I'm sure there are those that are falsely accused. It's abhorrent but not unknown. And there are cases never reported. Not to say that one balances the other.

The Criterion is a house organ. House organs don't bet against the house. Ever. No news there.

What is news that the Catholic Church in some areas is owning up to the problem. Seems there might be some gay priests. I know of gay parishoners. The Episcopalians figured it out already. Gay bishops might be ok in some parts, too. Fancy that. If you told me that this might happen 40 years ago, I'd have thought you completely crazy and full of beans. But it's what's happened.

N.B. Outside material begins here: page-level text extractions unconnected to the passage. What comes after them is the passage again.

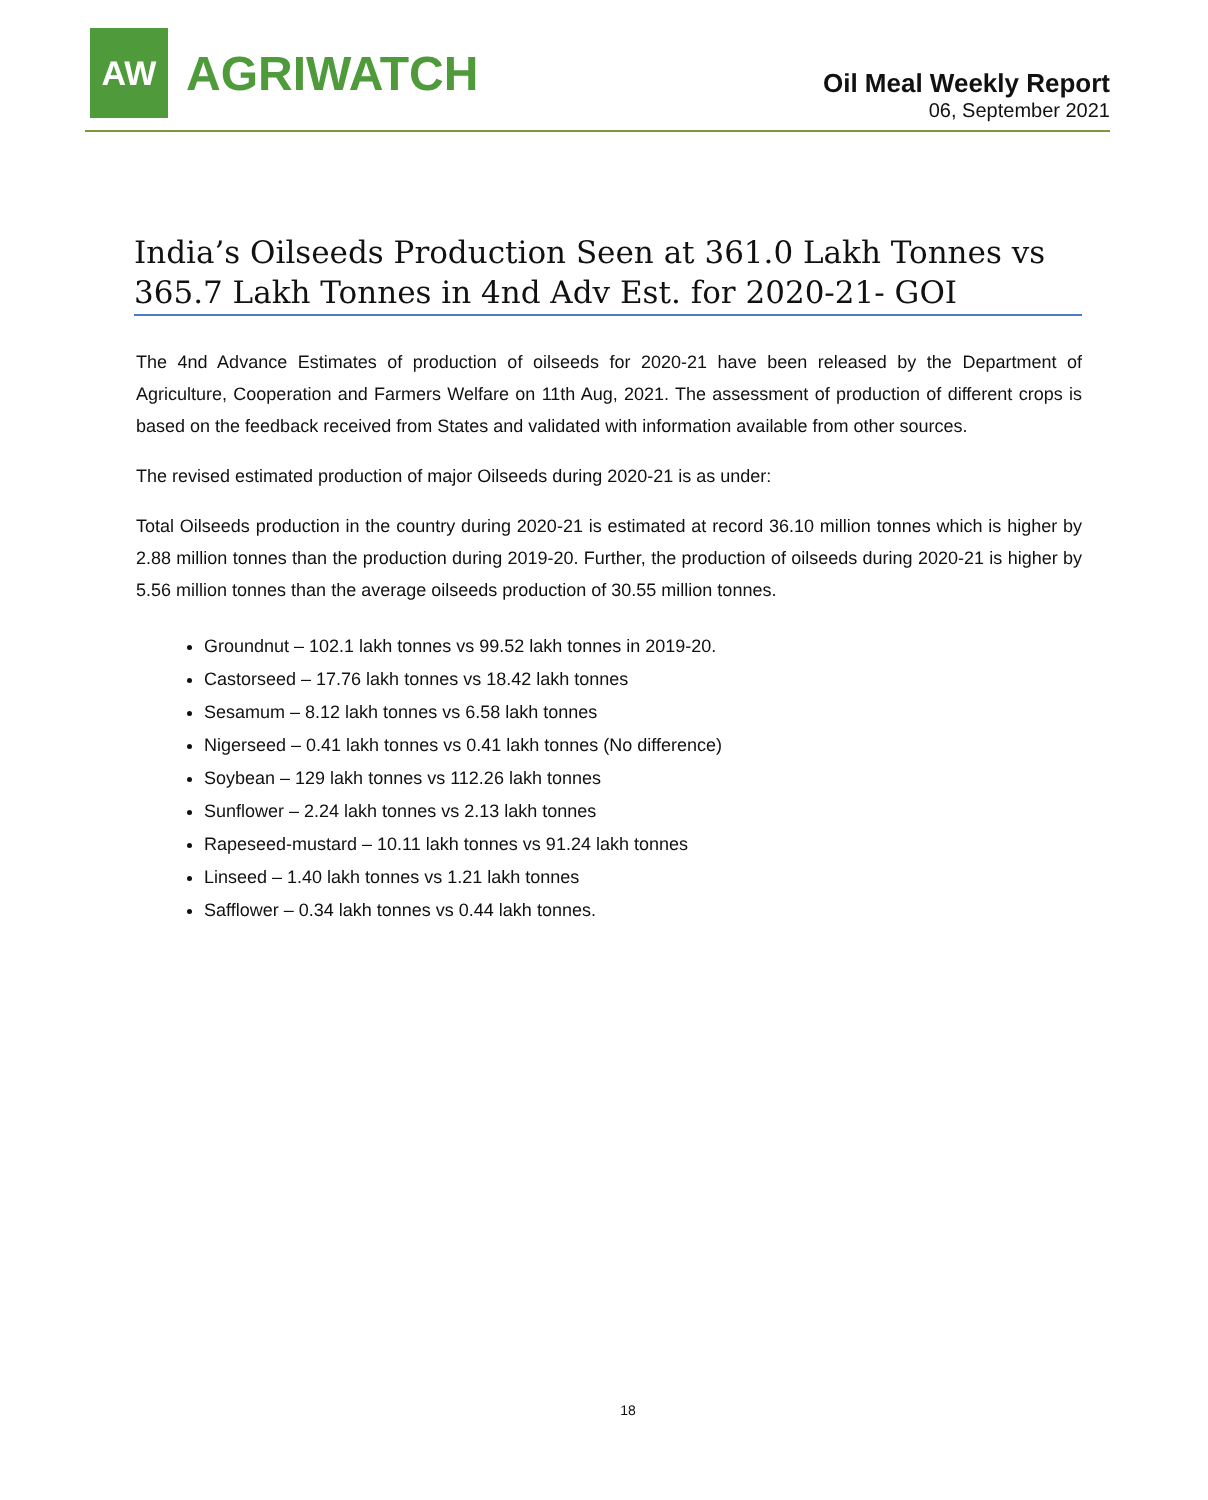AW
AGRIWATCH
Oil Meal Weekly Report
06, September 2021
India’s Oilseeds Production Seen at 361.0 Lakh Tonnes vs 365.7 Lakh Tonnes in 4nd Adv Est. for 2020-21- GOI
The 4nd Advance Estimates of production of oilseeds for 2020-21 have been released by the Department of Agriculture, Cooperation and Farmers Welfare on 11th Aug, 2021. The assessment of production of different crops is based on the feedback received from States and validated with information available from other sources.
The revised estimated production of major Oilseeds during 2020-21 is as under:
Total Oilseeds production in the country during 2020-21 is estimated at record 36.10 million tonnes which is higher by 2.88 million tonnes than the production during 2019-20. Further, the production of oilseeds during 2020-21 is higher by 5.56 million tonnes than the average oilseeds production of 30.55 million tonnes.
Groundnut – 102.1 lakh tonnes vs 99.52 lakh tonnes in 2019-20.
Castorseed – 17.76 lakh tonnes vs 18.42 lakh tonnes
Sesamum – 8.12 lakh tonnes vs 6.58 lakh tonnes
Nigerseed – 0.41 lakh tonnes vs 0.41 lakh tonnes (No difference)
Soybean – 129 lakh tonnes vs 112.26 lakh tonnes
Sunflower – 2.24 lakh tonnes vs 2.13 lakh tonnes
Rapeseed-mustard – 10.11 lakh tonnes vs 91.24 lakh tonnes
Linseed – 1.40 lakh tonnes vs 1.21 lakh tonnes
Safflower – 0.34 lakh tonnes vs 0.44 lakh tonnes.
18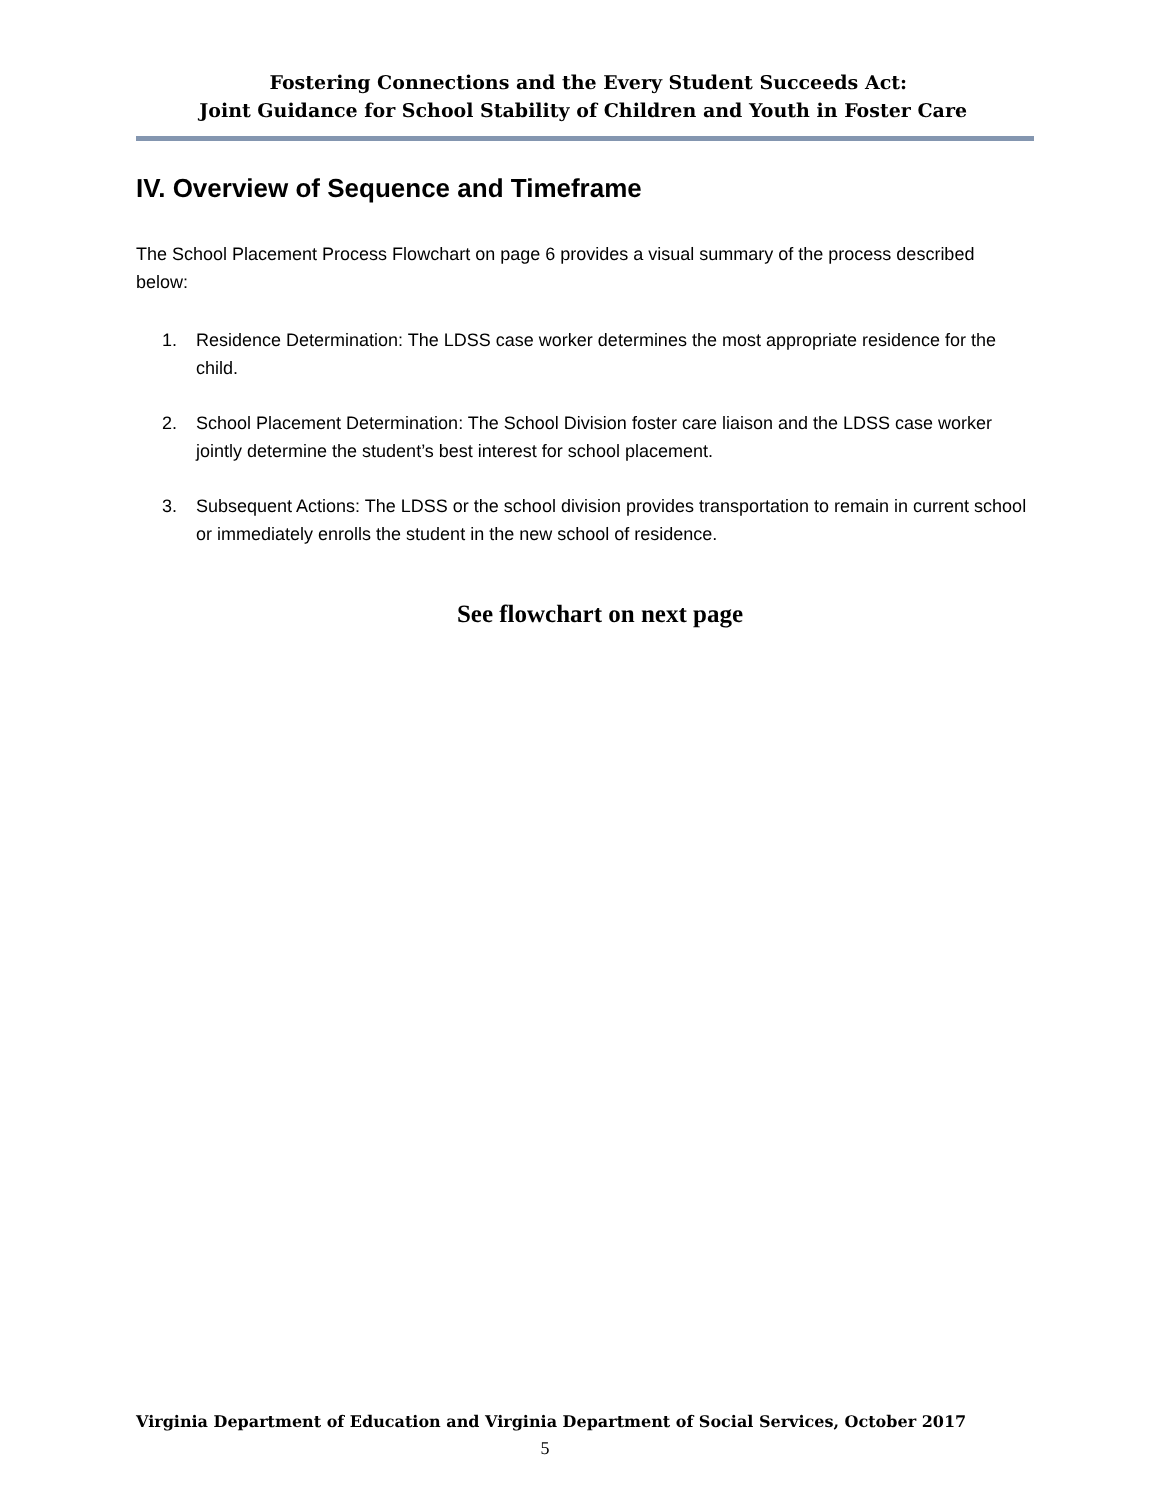Fostering Connections and the Every Student Succeeds Act:
Joint Guidance for School Stability of Children and Youth in Foster Care
IV. Overview of Sequence and Timeframe
The School Placement Process Flowchart on page 6 provides a visual summary of the process described below:
1. Residence Determination: The LDSS case worker determines the most appropriate residence for the child.
2. School Placement Determination: The School Division foster care liaison and the LDSS case worker jointly determine the student’s best interest for school placement.
3. Subsequent Actions: The LDSS or the school division provides transportation to remain in current school or immediately enrolls the student in the new school of residence.
See flowchart on next page
Virginia Department of Education and Virginia Department of Social Services, October 2017
5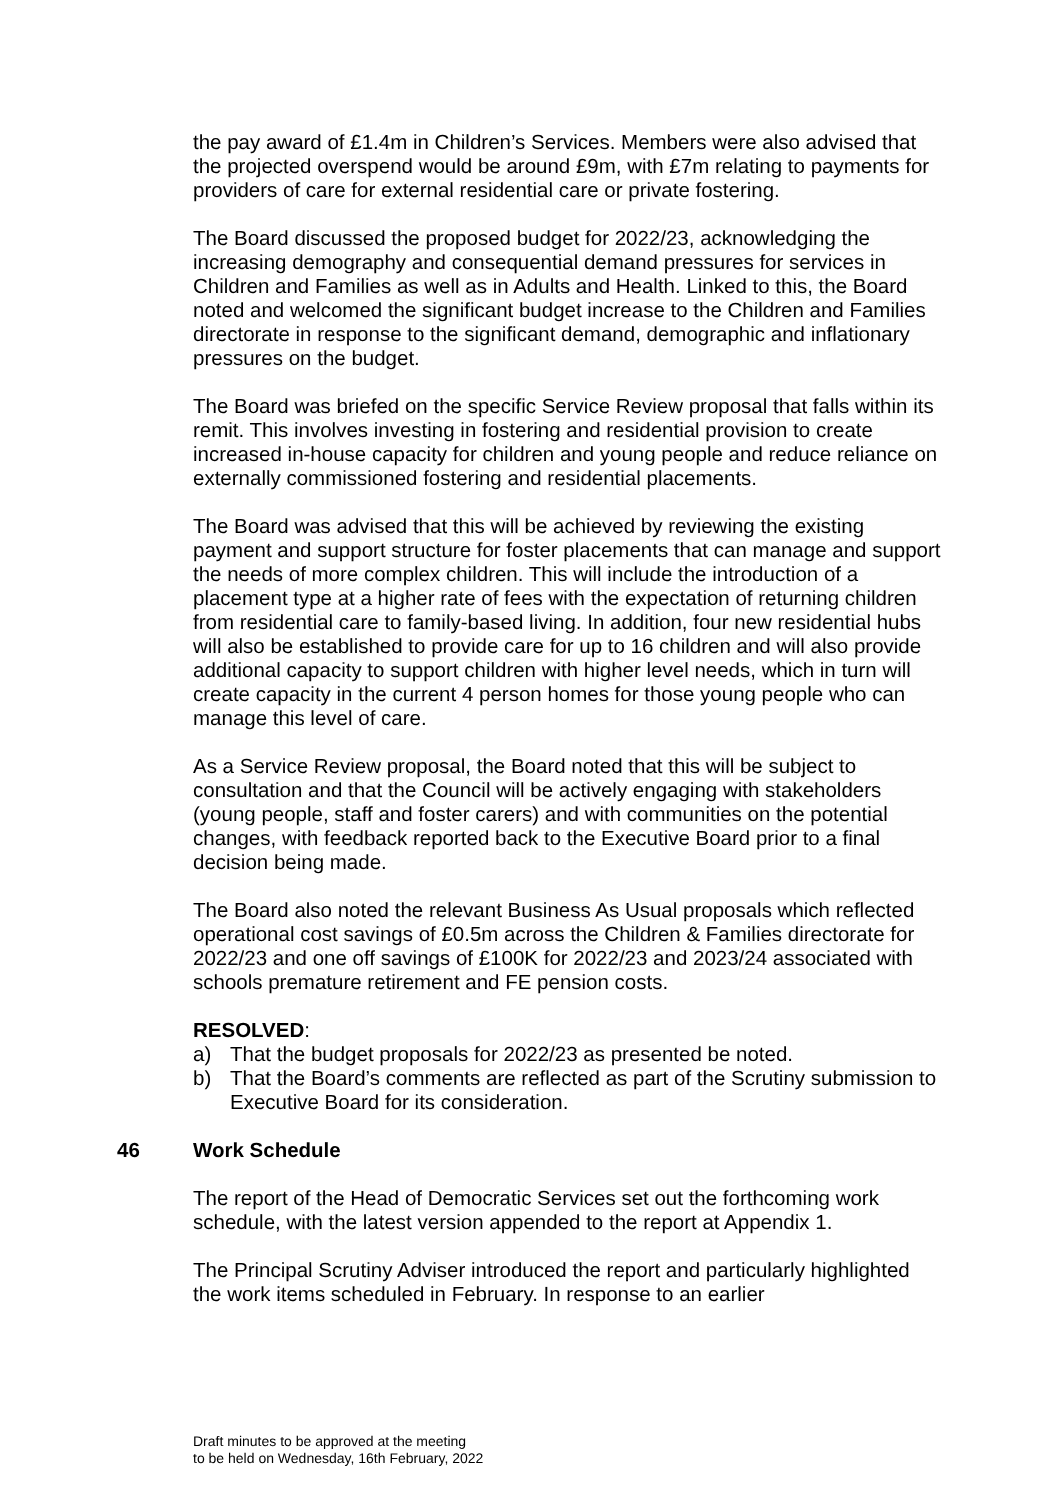the pay award of £1.4m in Children’s Services. Members were also advised that the projected overspend would be around £9m, with £7m relating to payments for providers of care for external residential care or private fostering.
The Board discussed the proposed budget for 2022/23, acknowledging the increasing demography and consequential demand pressures for services in Children and Families as well as in Adults and Health. Linked to this, the Board noted and welcomed the significant budget increase to the Children and Families directorate in response to the significant demand, demographic and inflationary pressures on the budget.
The Board was briefed on the specific Service Review proposal that falls within its remit. This involves investing in fostering and residential provision to create increased in-house capacity for children and young people and reduce reliance on externally commissioned fostering and residential placements.
The Board was advised that this will be achieved by reviewing the existing payment and support structure for foster placements that can manage and support the needs of more complex children. This will include the introduction of a placement type at a higher rate of fees with the expectation of returning children from residential care to family-based living. In addition, four new residential hubs will also be established to provide care for up to 16 children and will also provide additional capacity to support children with higher level needs, which in turn will create capacity in the current 4 person homes for those young people who can manage this level of care.
As a Service Review proposal, the Board noted that this will be subject to consultation and that the Council will be actively engaging with stakeholders (young people, staff and foster carers) and with communities on the potential changes, with feedback reported back to the Executive Board prior to a final decision being made.
The Board also noted the relevant Business As Usual proposals which reflected operational cost savings of £0.5m across the Children & Families directorate for 2022/23 and one off savings of £100K for 2022/23 and 2023/24 associated with schools premature retirement and FE pension costs.
RESOLVED:
a) That the budget proposals for 2022/23 as presented be noted.
b) That the Board’s comments are reflected as part of the Scrutiny submission to Executive Board for its consideration.
46 Work Schedule
The report of the Head of Democratic Services set out the forthcoming work schedule, with the latest version appended to the report at Appendix 1.
The Principal Scrutiny Adviser introduced the report and particularly highlighted the work items scheduled in February. In response to an earlier
Draft minutes to be approved at the meeting
to be held on Wednesday, 16th February, 2022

I love how this forum just wanders around like a drunken cat. Go Colts, Dawgs, etc. Hilarious.

2010-02-09 18:48:06

Ms. Cynical [unverified] said:

Veering back towards child abuse, I was horrified to learn that Martha Coakley was involved in that terrible miscarriage of justice in Massachusetts when the Amiraults were falsely convicted of child abuse.

You're right, StarStruck: the charges are not always true.

2010-02-09 23:02:33

Tell The Truth [Member] said:

Well, Starstruck, as a good friend of someone who was abused by a priest, here's the startling truth:

The basis for truth in that case, and hundreds of others, was the diocese's own records. The Lafayette diocese, for instance, had a bishop, I believe named Schweier, who kept long and presumably-accurate hand-written note sin priests' files. My friend's lawyer found the records only late ink the process--the diocese fought their release for eight years. The diocese kept the records--without destroying them--and I think they still have them.

Your case of a wrongly-accused priest is horrid. It his personnel file reflects suspicion or even similar charges, it'd be a different matter.

It seems some bishops are prolific note-takers. Lots of smoke, lots of fire.

In cases like your citation, Star, I guess it would behoove the state or plaintiffs to promptly look into similar accusations and records. Without some pretty prompt corroboration, the priest ought to be believed .

Witch hunts aren't popular or accurate.